## Task
When you reach the line containing "74 ПЕДИАТРИЯ № 3, 2005 г.", begin reproducing the material exactly, stop after the line containing "Результаты проведенного исследования", and leave out any pictures along the way.

════════════════

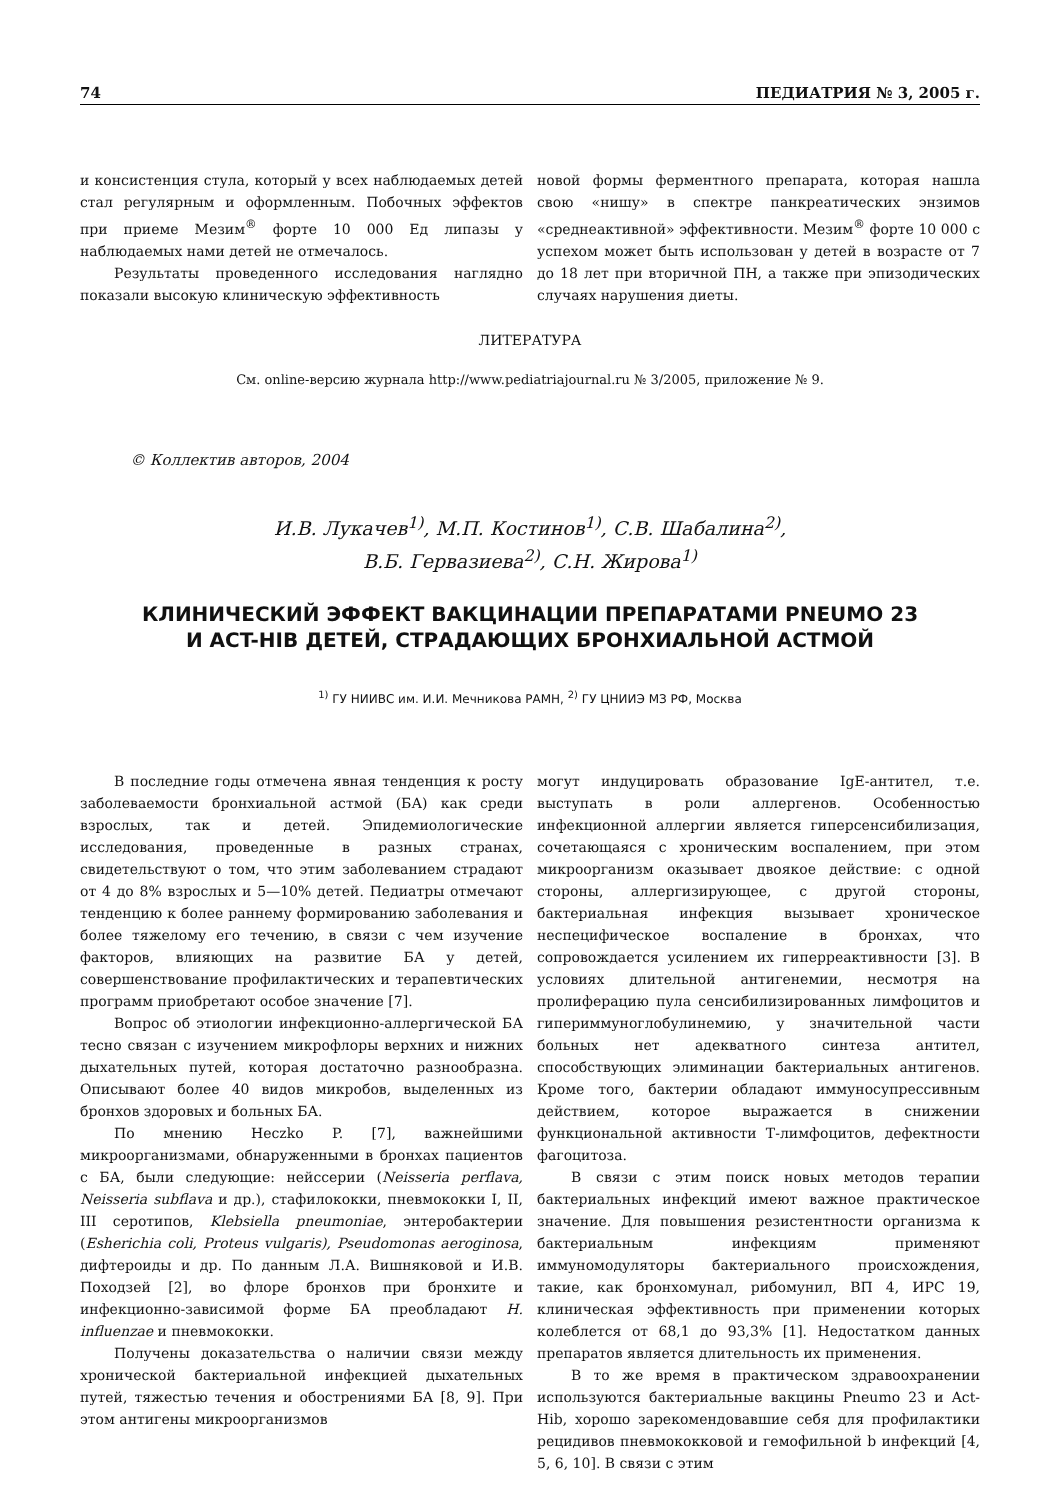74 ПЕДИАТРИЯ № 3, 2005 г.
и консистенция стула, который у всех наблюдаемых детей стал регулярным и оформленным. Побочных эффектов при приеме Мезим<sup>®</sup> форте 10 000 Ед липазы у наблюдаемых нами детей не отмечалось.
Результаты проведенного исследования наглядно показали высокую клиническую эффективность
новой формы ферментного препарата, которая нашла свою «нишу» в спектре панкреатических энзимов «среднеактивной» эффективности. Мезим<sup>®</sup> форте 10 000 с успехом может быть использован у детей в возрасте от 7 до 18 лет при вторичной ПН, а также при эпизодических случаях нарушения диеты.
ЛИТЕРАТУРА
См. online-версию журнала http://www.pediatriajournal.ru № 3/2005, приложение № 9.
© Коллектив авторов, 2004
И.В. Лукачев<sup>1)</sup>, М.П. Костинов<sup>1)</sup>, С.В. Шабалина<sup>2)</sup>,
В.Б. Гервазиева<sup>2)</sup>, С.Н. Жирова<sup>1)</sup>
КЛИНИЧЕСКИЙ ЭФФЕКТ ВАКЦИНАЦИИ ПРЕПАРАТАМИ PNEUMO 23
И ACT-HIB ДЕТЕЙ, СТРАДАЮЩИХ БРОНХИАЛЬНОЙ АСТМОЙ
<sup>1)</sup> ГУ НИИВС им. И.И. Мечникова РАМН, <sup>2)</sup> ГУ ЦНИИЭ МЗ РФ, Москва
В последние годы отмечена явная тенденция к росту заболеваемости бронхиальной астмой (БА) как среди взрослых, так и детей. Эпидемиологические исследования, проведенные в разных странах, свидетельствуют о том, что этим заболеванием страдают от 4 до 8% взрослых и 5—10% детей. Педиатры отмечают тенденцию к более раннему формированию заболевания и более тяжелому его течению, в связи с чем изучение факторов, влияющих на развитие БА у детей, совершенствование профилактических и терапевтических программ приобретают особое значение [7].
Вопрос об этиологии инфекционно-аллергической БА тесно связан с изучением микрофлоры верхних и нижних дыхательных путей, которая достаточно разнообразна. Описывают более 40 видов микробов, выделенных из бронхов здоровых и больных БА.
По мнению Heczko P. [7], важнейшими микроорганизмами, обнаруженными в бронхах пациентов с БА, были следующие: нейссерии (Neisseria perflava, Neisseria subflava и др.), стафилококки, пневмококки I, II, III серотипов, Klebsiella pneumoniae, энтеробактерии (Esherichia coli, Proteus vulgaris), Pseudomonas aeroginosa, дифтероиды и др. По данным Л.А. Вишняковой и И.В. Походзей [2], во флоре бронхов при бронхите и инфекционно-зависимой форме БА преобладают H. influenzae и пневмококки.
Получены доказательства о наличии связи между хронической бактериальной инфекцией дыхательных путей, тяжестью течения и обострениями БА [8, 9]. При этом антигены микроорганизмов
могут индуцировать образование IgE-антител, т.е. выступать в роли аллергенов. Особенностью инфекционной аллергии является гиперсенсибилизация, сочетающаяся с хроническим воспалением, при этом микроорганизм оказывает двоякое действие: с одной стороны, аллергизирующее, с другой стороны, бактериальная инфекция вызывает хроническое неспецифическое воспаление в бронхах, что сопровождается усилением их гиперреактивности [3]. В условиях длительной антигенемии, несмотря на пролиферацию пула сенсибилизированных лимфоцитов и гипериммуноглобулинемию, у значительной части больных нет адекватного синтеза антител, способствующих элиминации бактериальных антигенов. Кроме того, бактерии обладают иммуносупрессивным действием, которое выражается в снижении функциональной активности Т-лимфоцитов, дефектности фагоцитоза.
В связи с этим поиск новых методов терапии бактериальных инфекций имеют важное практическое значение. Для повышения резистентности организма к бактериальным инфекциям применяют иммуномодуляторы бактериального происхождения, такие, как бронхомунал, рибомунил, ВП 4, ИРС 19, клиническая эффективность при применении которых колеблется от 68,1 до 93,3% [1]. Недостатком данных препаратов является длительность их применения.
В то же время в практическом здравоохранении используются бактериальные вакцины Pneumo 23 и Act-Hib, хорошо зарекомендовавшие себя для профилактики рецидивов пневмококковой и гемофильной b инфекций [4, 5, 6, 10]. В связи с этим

════════════════

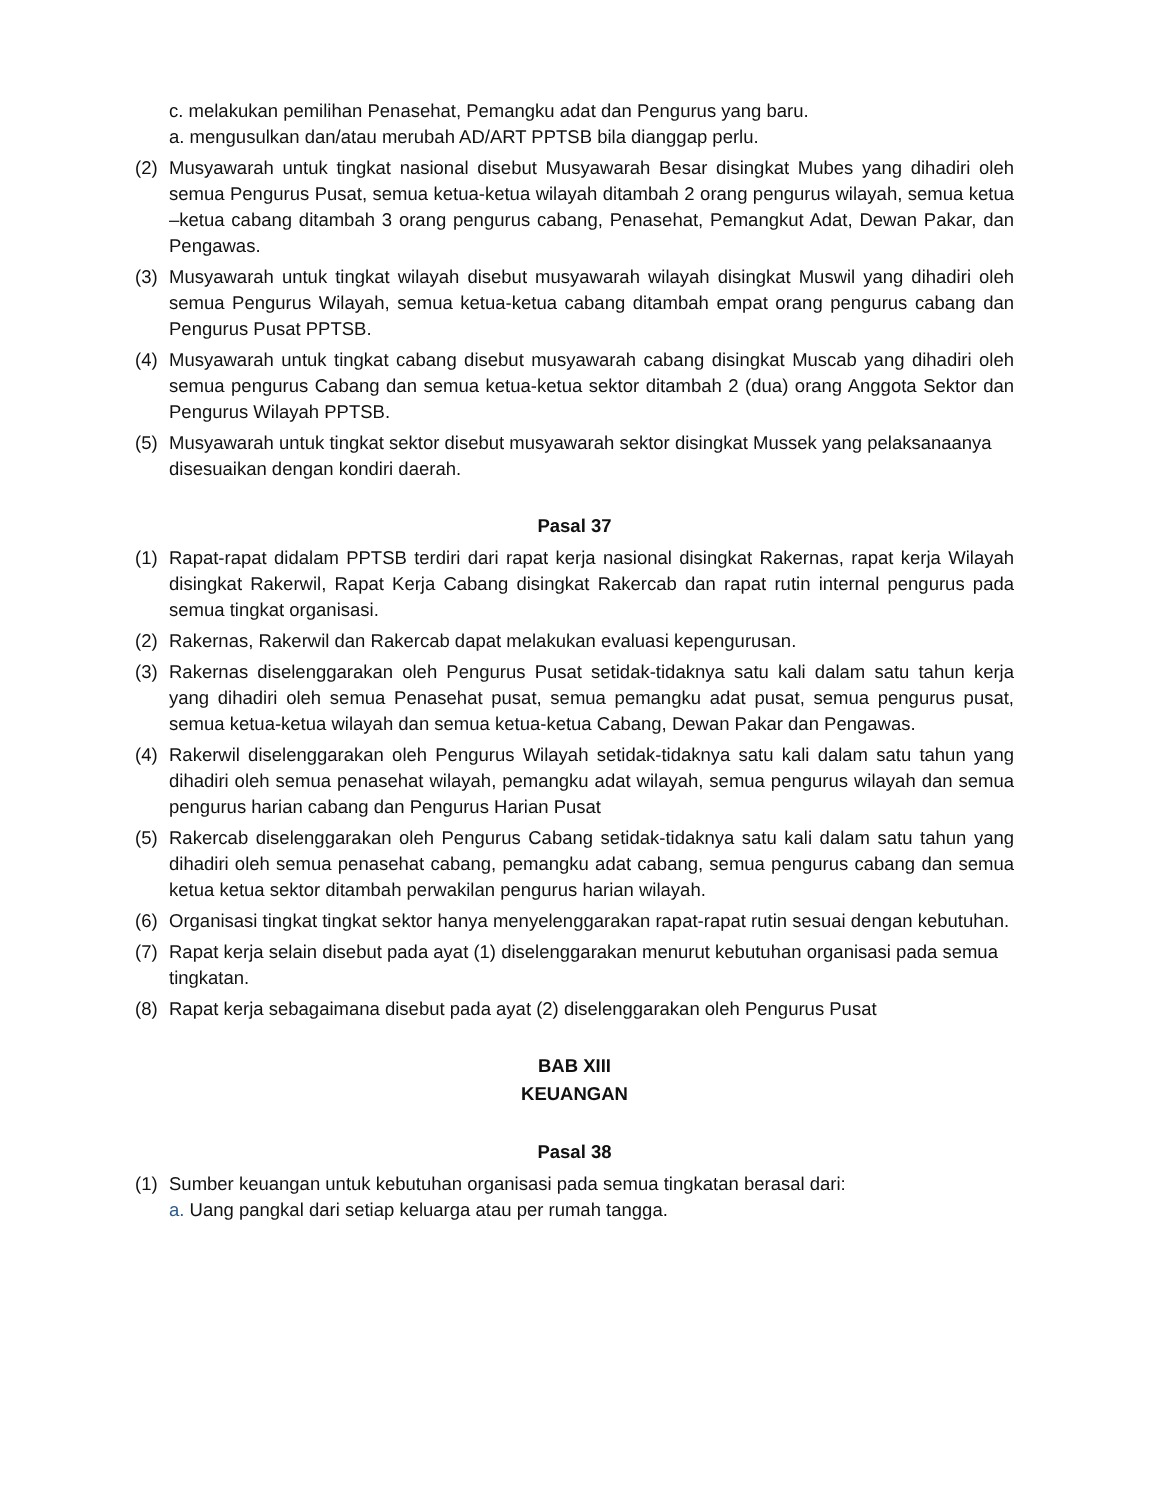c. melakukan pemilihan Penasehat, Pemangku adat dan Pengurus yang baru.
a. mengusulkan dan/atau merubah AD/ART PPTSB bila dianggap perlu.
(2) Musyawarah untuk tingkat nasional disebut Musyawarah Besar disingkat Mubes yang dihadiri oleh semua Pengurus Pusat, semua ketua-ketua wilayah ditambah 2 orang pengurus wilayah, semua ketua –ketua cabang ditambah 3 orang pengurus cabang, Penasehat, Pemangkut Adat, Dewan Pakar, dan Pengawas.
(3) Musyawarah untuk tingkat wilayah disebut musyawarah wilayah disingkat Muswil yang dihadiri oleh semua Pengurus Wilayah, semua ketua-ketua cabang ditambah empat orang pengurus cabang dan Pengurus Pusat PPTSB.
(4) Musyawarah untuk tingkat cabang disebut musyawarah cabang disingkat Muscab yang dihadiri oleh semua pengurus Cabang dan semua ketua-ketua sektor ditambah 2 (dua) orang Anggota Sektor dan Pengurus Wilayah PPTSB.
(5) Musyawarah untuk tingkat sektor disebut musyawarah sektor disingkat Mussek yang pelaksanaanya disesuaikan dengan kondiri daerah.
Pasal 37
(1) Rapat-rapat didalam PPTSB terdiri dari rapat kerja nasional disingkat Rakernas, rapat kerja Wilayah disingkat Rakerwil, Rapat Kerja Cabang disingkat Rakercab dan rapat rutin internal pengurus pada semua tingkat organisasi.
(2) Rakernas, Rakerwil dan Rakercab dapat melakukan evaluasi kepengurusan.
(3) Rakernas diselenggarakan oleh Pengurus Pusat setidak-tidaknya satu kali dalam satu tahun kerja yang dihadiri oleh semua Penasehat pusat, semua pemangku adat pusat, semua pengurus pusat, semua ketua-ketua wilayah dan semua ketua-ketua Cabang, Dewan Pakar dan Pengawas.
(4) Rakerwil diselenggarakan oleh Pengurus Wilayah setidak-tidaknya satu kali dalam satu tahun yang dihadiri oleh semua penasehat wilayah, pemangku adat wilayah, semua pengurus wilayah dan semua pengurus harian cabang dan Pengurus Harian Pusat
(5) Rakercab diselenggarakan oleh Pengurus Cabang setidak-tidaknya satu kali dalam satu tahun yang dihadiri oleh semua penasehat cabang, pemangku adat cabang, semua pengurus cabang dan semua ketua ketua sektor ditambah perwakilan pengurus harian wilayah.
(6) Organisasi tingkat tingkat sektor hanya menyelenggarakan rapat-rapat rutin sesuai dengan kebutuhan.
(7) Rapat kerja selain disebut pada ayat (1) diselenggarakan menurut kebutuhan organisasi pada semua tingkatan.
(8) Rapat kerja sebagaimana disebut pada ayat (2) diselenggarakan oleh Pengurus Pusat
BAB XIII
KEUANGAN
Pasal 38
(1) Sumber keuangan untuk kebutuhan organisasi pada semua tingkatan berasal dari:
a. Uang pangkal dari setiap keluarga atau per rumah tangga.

════════════════

## Solution to the problem
74 ПЕДИАТРИЯ № 3, 2005 г.
и консистенция стула, который у всех наблюдаемых детей стал регулярным и оформленным. Побочных эффектов при приеме Мезим<sup>®</sup> форте 10 000 Ед липазы у наблюдаемых нами детей не отмечалось.
Результаты проведенного исследования наглядно показали высокую клиническую эффективность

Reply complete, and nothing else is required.